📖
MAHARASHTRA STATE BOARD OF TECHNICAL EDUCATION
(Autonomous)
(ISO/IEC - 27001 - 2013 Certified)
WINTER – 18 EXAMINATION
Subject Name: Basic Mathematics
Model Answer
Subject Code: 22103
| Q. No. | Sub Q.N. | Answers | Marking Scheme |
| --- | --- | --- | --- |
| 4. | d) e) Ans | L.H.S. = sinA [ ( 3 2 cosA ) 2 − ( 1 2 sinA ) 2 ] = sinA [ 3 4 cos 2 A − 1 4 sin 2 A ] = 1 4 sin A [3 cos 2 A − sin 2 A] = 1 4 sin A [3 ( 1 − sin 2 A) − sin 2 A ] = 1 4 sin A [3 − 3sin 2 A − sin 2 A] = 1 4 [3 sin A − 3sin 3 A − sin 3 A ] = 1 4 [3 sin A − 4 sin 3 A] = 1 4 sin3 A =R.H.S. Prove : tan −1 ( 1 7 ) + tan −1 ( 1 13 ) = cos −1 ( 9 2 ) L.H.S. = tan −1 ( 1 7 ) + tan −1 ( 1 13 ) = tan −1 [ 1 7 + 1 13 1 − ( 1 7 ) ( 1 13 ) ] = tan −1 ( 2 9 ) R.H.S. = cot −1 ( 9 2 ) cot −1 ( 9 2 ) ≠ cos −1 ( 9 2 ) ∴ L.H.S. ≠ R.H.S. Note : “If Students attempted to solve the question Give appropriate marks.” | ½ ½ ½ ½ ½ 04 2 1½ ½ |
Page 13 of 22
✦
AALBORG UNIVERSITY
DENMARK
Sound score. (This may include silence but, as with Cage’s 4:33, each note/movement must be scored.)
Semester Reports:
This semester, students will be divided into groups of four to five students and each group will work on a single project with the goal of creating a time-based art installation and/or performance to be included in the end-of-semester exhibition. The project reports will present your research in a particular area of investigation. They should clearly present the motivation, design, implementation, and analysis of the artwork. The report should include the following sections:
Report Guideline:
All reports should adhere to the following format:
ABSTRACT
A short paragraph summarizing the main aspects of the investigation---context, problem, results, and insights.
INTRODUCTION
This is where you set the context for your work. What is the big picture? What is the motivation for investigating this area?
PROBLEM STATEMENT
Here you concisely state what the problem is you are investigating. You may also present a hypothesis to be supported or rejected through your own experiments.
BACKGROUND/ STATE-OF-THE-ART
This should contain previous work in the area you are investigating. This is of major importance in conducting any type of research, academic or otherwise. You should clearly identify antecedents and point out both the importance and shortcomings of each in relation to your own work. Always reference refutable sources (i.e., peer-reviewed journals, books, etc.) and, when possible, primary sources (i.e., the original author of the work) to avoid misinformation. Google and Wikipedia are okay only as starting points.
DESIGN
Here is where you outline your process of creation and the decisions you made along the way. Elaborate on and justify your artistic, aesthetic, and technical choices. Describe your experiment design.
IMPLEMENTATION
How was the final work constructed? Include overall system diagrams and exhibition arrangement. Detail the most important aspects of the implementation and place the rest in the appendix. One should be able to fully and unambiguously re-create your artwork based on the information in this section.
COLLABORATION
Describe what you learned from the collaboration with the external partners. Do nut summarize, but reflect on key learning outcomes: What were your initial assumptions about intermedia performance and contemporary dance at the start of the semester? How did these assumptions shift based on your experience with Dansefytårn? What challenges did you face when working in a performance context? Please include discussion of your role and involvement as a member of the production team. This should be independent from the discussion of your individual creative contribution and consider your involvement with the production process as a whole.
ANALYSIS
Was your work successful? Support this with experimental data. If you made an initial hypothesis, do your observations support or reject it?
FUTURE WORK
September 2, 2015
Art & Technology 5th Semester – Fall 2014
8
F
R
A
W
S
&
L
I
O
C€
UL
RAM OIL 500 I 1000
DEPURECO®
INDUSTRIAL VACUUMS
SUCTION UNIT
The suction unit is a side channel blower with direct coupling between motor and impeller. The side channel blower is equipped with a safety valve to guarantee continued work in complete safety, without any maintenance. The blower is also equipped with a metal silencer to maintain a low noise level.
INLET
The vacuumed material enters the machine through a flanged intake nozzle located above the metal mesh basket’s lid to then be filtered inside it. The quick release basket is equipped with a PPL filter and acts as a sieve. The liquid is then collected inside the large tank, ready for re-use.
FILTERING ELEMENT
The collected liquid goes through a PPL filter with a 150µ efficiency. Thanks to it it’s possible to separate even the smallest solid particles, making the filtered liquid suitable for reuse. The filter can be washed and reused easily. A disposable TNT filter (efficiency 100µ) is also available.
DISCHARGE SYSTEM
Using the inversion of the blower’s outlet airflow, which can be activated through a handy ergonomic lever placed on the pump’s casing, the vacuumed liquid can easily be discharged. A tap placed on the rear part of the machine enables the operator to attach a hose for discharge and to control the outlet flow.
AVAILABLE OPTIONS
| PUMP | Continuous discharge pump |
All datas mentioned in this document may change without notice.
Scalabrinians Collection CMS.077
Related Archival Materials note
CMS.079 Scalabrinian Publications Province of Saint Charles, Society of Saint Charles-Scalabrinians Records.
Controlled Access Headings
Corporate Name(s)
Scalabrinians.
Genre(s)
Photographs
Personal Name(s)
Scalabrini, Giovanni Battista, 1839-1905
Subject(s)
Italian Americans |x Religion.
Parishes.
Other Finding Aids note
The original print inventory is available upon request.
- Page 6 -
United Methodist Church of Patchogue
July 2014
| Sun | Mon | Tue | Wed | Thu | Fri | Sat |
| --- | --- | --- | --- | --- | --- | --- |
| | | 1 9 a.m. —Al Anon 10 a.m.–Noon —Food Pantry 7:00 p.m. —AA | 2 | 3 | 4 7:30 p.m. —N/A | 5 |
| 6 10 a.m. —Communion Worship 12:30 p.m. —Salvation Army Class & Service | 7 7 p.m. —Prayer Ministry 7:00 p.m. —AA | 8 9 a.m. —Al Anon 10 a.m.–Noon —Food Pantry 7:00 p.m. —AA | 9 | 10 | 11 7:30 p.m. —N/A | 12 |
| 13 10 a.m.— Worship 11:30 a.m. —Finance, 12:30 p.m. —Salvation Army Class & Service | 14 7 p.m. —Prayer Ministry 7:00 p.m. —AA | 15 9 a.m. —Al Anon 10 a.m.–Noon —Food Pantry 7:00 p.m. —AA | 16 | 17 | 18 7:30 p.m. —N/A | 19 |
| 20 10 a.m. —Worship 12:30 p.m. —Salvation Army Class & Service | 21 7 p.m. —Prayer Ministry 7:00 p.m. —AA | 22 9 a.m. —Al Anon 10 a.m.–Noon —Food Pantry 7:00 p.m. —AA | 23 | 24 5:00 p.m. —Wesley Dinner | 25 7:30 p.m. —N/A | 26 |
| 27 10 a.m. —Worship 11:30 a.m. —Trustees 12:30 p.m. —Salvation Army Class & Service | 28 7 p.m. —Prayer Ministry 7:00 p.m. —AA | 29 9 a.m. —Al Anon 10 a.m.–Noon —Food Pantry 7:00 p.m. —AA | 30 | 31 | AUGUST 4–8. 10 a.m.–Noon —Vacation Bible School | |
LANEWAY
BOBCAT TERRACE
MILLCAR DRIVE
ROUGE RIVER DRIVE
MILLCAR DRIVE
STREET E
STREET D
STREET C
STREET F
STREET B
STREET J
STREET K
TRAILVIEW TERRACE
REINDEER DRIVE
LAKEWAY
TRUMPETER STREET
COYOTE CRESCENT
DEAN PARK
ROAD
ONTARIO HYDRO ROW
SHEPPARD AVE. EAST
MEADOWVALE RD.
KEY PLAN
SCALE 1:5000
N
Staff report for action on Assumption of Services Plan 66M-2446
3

★ ★ ★

**PROBLEM DESCRIPTION**
Retype all the material above precisely, with no line left out.

**ANSWER BOX**
📖
MAHARASHTRA STATE BOARD OF TECHNICAL EDUCATION
(Autonomous)
(ISO/IEC - 27001 - 2013 Certified)
WINTER – 18 EXAMINATION
Subject Name: Basic Mathematics
Model Answer
Subject Code: 22103
| Q. No. | Sub Q.N. | Answers | Marking Scheme |
| --- | --- | --- | --- |
| 4. | d) e) Ans | L.H.S. = sinA [ ( 3 2 cosA ) 2 − ( 1 2 sinA ) 2 ] = sinA [ 3 4 cos 2 A − 1 4 sin 2 A ] = 1 4 sin A [3 cos 2 A − sin 2 A] = 1 4 sin A [3 ( 1 − sin 2 A) − sin 2 A ] = 1 4 sin A [3 − 3sin 2 A − sin 2 A] = 1 4 [3 sin A − 3sin 3 A − sin 3 A ] = 1 4 [3 sin A − 4 sin 3 A] = 1 4 sin3 A =R.H.S. Prove : tan −1 ( 1 7 ) + tan −1 ( 1 13 ) = cos −1 ( 9 2 ) L.H.S. = tan −1 ( 1 7 ) + tan −1 ( 1 13 ) = tan −1 [ 1 7 + 1 13 1 − ( 1 7 ) ( 1 13 ) ] = tan −1 ( 2 9 ) R.H.S. = cot −1 ( 9 2 ) cot −1 ( 9 2 ) ≠ cos −1 ( 9 2 ) ∴ L.H.S. ≠ R.H.S. Note : “If Students attempted to solve the question Give appropriate marks.” | ½ ½ ½ ½ ½ 04 2 1½ ½ |
Page 13 of 22
✦
AALBORG UNIVERSITY
DENMARK
Sound score. (This may include silence but, as with Cage’s 4:33, each note/movement must be scored.)
Semester Reports:
This semester, students will be divided into groups of four to five students and each group will work on a single project with the goal of creating a time-based art installation and/or performance to be included in the end-of-semester exhibition. The project reports will present your research in a particular area of investigation. They should clearly present the motivation, design, implementation, and analysis of the artwork. The report should include the following sections:
Report Guideline:
All reports should adhere to the following format:
ABSTRACT
A short paragraph summarizing the main aspects of the investigation---context, problem, results, and insights.
INTRODUCTION
This is where you set the context for your work. What is the big picture? What is the motivation for investigating this area?
PROBLEM STATEMENT
Here you concisely state what the problem is you are investigating. You may also present a hypothesis to be supported or rejected through your own experiments.
BACKGROUND/ STATE-OF-THE-ART
This should contain previous work in the area you are investigating. This is of major importance in conducting any type of research, academic or otherwise. You should clearly identify antecedents and point out both the importance and shortcomings of each in relation to your own work. Always reference refutable sources (i.e., peer-reviewed journals, books, etc.) and, when possible, primary sources (i.e., the original author of the work) to avoid misinformation. Google and Wikipedia are okay only as starting points.
DESIGN
Here is where you outline your process of creation and the decisions you made along the way. Elaborate on and justify your artistic, aesthetic, and technical choices. Describe your experiment design.
IMPLEMENTATION
How was the final work constructed? Include overall system diagrams and exhibition arrangement. Detail the most important aspects of the implementation and place the rest in the appendix. One should be able to fully and unambiguously re-create your artwork based on the information in this section.
COLLABORATION
Describe what you learned from the collaboration with the external partners. Do nut summarize, but reflect on key learning outcomes: What were your initial assumptions about intermedia performance and contemporary dance at the start of the semester? How did these assumptions shift based on your experience with Dansefytårn? What challenges did you face when working in a performance context? Please include discussion of your role and involvement as a member of the production team. This should be independent from the discussion of your individual creative contribution and consider your involvement with the production process as a whole.
ANALYSIS
Was your work successful? Support this with experimental data. If you made an initial hypothesis, do your observations support or reject it?
FUTURE WORK
September 2, 2015
Art & Technology 5th Semester – Fall 2014
8
F
R
A
W
S
&
L
I
O
C€
UL
RAM OIL 500 I 1000
DEPURECO®
INDUSTRIAL VACUUMS
SUCTION UNIT
The suction unit is a side channel blower with direct coupling between motor and impeller. The side channel blower is equipped with a safety valve to guarantee continued work in complete safety, without any maintenance. The blower is also equipped with a metal silencer to maintain a low noise level.
INLET
The vacuumed material enters the machine through a flanged intake nozzle located above the metal mesh basket’s lid to then be filtered inside it. The quick release basket is equipped with a PPL filter and acts as a sieve. The liquid is then collected inside the large tank, ready for re-use.
FILTERING ELEMENT
The collected liquid goes through a PPL filter with a 150µ efficiency. Thanks to it it’s possible to separate even the smallest solid particles, making the filtered liquid suitable for reuse. The filter can be washed and reused easily. A disposable TNT filter (efficiency 100µ) is also available.
DISCHARGE SYSTEM
Using the inversion of the blower’s outlet airflow, which can be activated through a handy ergonomic lever placed on the pump’s casing, the vacuumed liquid can easily be discharged. A tap placed on the rear part of the machine enables the operator to attach a hose for discharge and to control the outlet flow.
AVAILABLE OPTIONS
| PUMP | Continuous discharge pump |
All datas mentioned in this document may change without notice.
Scalabrinians Collection CMS.077
Related Archival Materials note
CMS.079 Scalabrinian Publications Province of Saint Charles, Society of Saint Charles-Scalabrinians Records.
Controlled Access Headings
Corporate Name(s)
Scalabrinians.
Genre(s)
Photographs
Personal Name(s)
Scalabrini, Giovanni Battista, 1839-1905
Subject(s)
Italian Americans |x Religion.
Parishes.
Other Finding Aids note
The original print inventory is available upon request.
- Page 6 -
United Methodist Church of Patchogue
July 2014
| Sun | Mon | Tue | Wed | Thu | Fri | Sat |
| --- | --- | --- | --- | --- | --- | --- |
| | | 1 9 a.m. —Al Anon 10 a.m.–Noon —Food Pantry 7:00 p.m. —AA | 2 | 3 | 4 7:30 p.m. —N/A | 5 |
| 6 10 a.m. —Communion Worship 12:30 p.m. —Salvation Army Class & Service | 7 7 p.m. —Prayer Ministry 7:00 p.m. —AA | 8 9 a.m. —Al Anon 10 a.m.–Noon —Food Pantry 7:00 p.m. —AA | 9 | 10 | 11 7:30 p.m. —N/A | 12 |
| 13 10 a.m.— Worship 11:30 a.m. —Finance, 12:30 p.m. —Salvation Army Class & Service | 14 7 p.m. —Prayer Ministry 7:00 p.m. —AA | 15 9 a.m. —Al Anon 10 a.m.–Noon —Food Pantry 7:00 p.m. —AA | 16 | 17 | 18 7:30 p.m. —N/A | 19 |
| 20 10 a.m. —Worship 12:30 p.m. —Salvation Army Class & Service | 21 7 p.m. —Prayer Ministry 7:00 p.m. —AA | 22 9 a.m. —Al Anon 10 a.m.–Noon —Food Pantry 7:00 p.m. —AA | 23 | 24 5:00 p.m. —Wesley Dinner | 25 7:30 p.m. —N/A | 26 |
| 27 10 a.m. —Worship 11:30 a.m. —Trustees 12:30 p.m. —Salvation Army Class & Service | 28 7 p.m. —Prayer Ministry 7:00 p.m. —AA | 29 9 a.m. —Al Anon 10 a.m.–Noon —Food Pantry 7:00 p.m. —AA | 30 | 31 | AUGUST 4–8. 10 a.m.–Noon —Vacation Bible School | |
LANEWAY
BOBCAT TERRACE
MILLCAR DRIVE
ROUGE RIVER DRIVE
MILLCAR DRIVE
STREET E
STREET D
STREET C
STREET F
STREET B
STREET J
STREET K
TRAILVIEW TERRACE
REINDEER DRIVE
LAKEWAY
TRUMPETER STREET
COYOTE CRESCENT
DEAN PARK
ROAD
ONTARIO HYDRO ROW
SHEPPARD AVE. EAST
MEADOWVALE RD.
KEY PLAN
SCALE 1:5000
N
Staff report for action on Assumption of Services Plan 66M-2446
3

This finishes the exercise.